AVAILABLE DATA

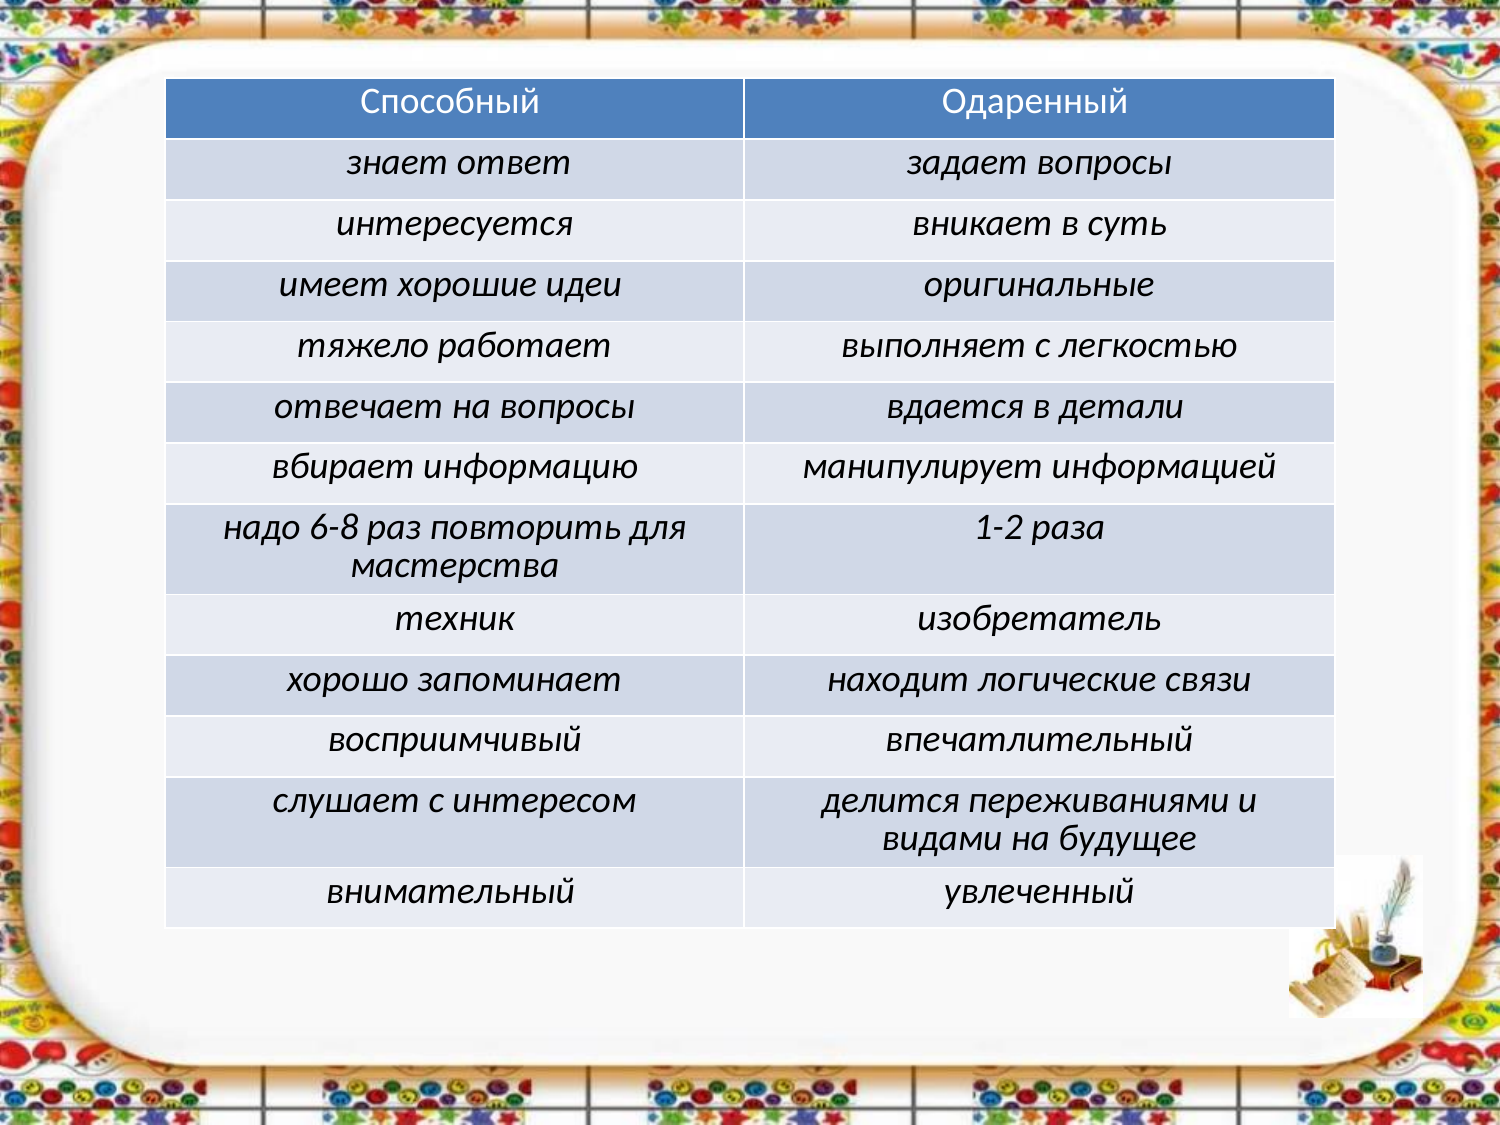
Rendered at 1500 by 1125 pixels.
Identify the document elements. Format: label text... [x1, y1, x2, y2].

table_cell увлеченный [745, 868, 1334, 927]
table_cell отвечает на вопросы [166, 383, 743, 442]
table_cell тяжело работает [166, 322, 743, 381]
table_cell внимательный [166, 868, 743, 927]
table_cell вбирает информацию [166, 444, 743, 503]
table_header Способный [166, 79, 743, 138]
table_cell хорошо запоминает [166, 656, 743, 715]
table_cell интересуется [166, 201, 743, 260]
table_cell находит логические связи [745, 656, 1334, 715]
picture [0, 0, 1500, 1125]
table_cell манипулирует информацией [745, 444, 1334, 503]
table_header Одаренный [745, 79, 1334, 138]
table_cell делится переживаниями и видами на будущее [745, 778, 1334, 867]
table_cell слушает с интересом [166, 778, 743, 867]
table_cell восприимчивый [166, 717, 743, 776]
table_cell задает вопросы [745, 140, 1334, 199]
table_cell знает ответ [166, 140, 743, 199]
table_cell оригинальные [745, 262, 1334, 321]
table_cell вдается в детали [745, 383, 1334, 442]
table_cell 1-2 раза [745, 505, 1334, 594]
table_cell впечатлительный [745, 717, 1334, 776]
table_cell надо 6-8 раз повторить для мастерства [166, 505, 743, 594]
table_cell имеет хорошие идеи [166, 262, 743, 321]
table_cell выполняет с легкостью [745, 322, 1334, 381]
table_cell техник [166, 595, 743, 654]
table_cell изобретатель [745, 595, 1334, 654]
table_cell вникает в суть [745, 201, 1334, 260]
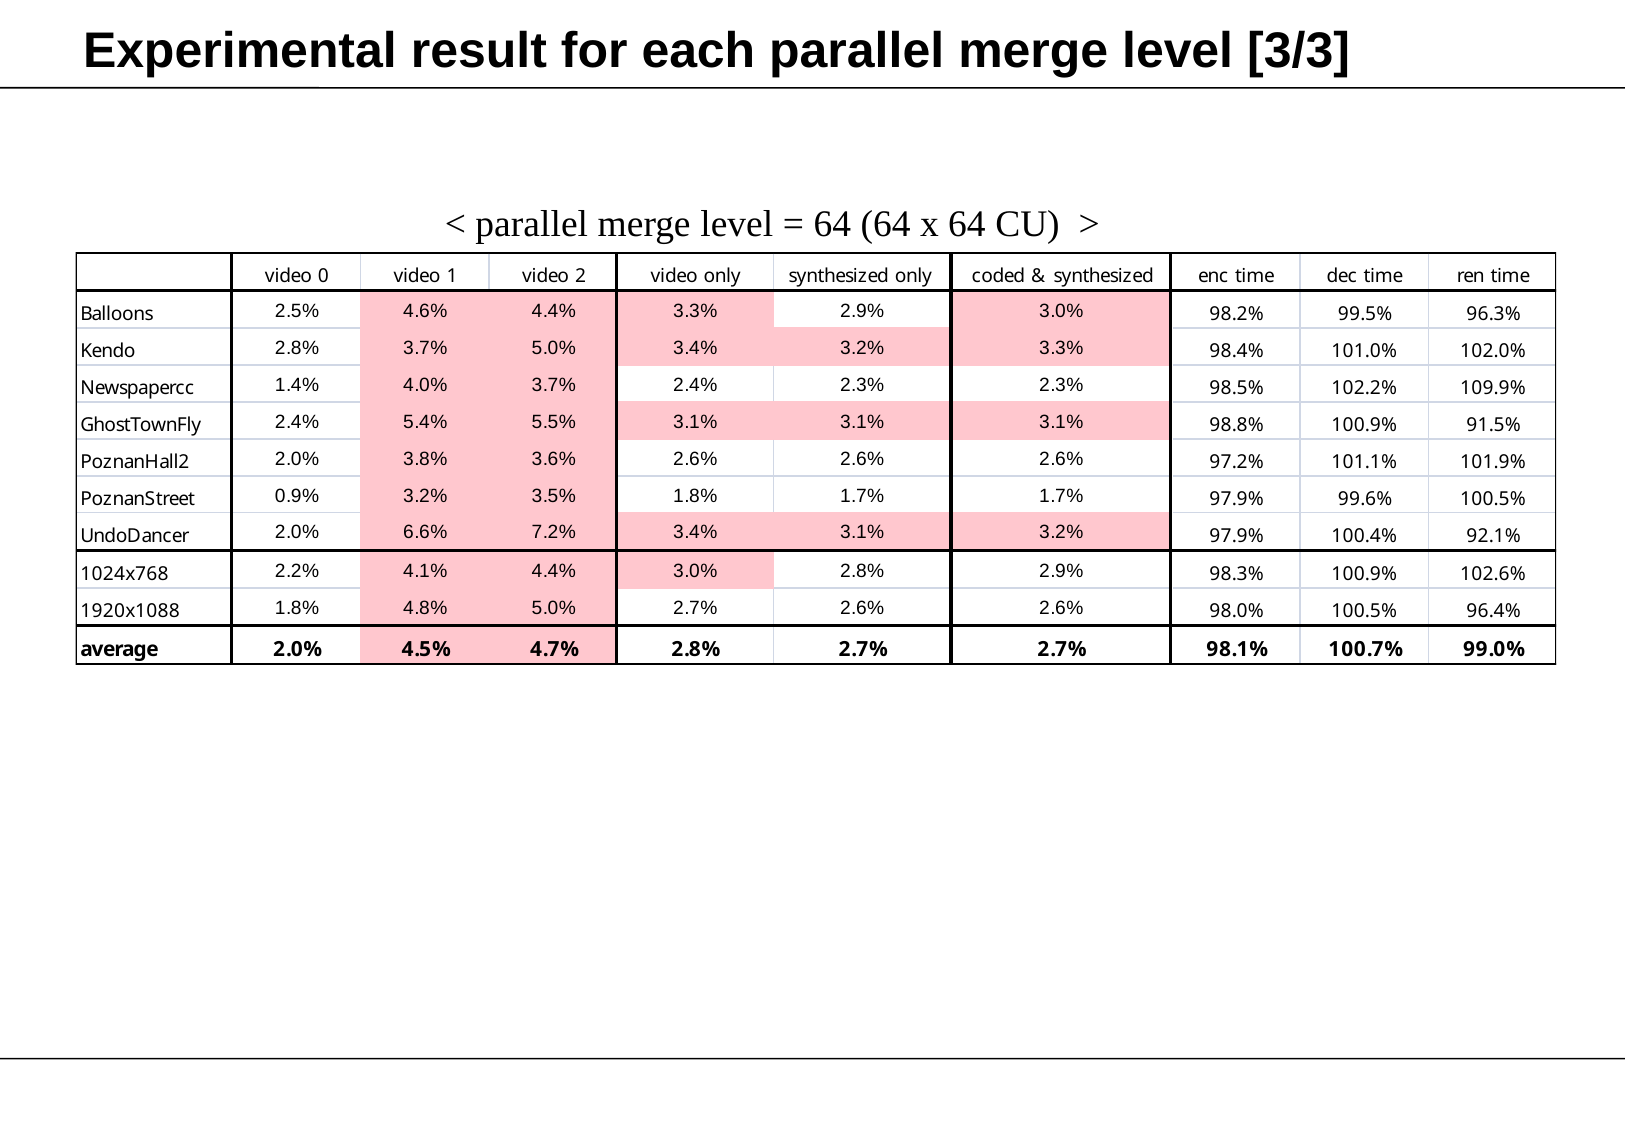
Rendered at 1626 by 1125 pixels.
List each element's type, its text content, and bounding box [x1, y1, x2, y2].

YOUR TASK
Copy out each line carrying the string "pixels" from the data.

REPLY
Rendered at 1500 by 1125 pixels.
Rendered at 1626 by 1125 pixels.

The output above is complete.